9. Unusually High Credit Card or Bank Deposits
When individuals or businesses have significantly higher deposits than their reported income, it can lead to suspicion that they are not reporting all their taxable income. The IRS may view this as a potential attempt to conceal income or engage in illegal activities and closely monitors financial transactions to detect potential tax evasion. The US Treasury has taken steps to minimize tax evasion by wealthy Americans and plans to monitor more bank accounts in the country, as reported by CBS News.
8. Self-Directed Retirement Accounts
Certain factors associated with self-directed retirement accounts can potentially attract IRS scrutiny. Engaging in prohibited transactions within a self-directed retirement account, such as using the account for personal expenses, self-dealing, or investing in collectibles, can attract IRS attention and may lead to an audit. In addition to this, if a self-directed retirement account generates income from an unrelated business activity, it may trigger income tax obligations. Over the years, investments in self-directed IRAs have increased, mainly driven by the pandemic in 2020.
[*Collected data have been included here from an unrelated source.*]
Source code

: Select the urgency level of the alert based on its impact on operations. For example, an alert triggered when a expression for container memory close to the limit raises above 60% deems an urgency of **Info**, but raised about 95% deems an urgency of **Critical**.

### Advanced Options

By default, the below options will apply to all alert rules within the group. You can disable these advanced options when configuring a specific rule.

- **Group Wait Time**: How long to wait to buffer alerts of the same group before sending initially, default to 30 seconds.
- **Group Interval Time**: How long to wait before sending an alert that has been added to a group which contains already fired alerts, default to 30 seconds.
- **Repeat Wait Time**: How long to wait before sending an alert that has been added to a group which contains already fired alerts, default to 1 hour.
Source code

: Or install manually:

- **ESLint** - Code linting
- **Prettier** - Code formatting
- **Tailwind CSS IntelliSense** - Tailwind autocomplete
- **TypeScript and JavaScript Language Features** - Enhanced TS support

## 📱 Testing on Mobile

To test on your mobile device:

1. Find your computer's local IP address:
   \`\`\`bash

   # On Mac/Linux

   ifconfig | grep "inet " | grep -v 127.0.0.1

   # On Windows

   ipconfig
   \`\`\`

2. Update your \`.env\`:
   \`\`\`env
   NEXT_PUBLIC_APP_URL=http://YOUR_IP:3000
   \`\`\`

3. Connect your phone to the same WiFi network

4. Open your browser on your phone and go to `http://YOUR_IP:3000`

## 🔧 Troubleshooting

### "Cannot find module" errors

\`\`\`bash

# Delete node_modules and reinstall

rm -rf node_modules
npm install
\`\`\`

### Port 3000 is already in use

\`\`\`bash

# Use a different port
7. Multiple Years of Losses
Multiple years of losses on a tax return can potentially increase the likelihood of an IRS audit. The IRS aims to distinguish between legitimate business losses and activities that may be used to offset other sources of income improperly. If you have multiple years of losses on your tax return, it is important to have proper documentation and evidence to substantiate those losses. This may include business records, financial statements, invoices, receipts, and any other relevant supporting documentation.
6. Round Numbers
Using round numbers throughout a tax return could potentially raise suspicion as the IRS uses sophisticated algorithms and statistical models to identify potential discrepancies or anomalies in tax returns. They also look for significant deviations from statistical norms, which include unusually high deductions, income that does not match reported expenses, or large fluctuations in reported income from year to year.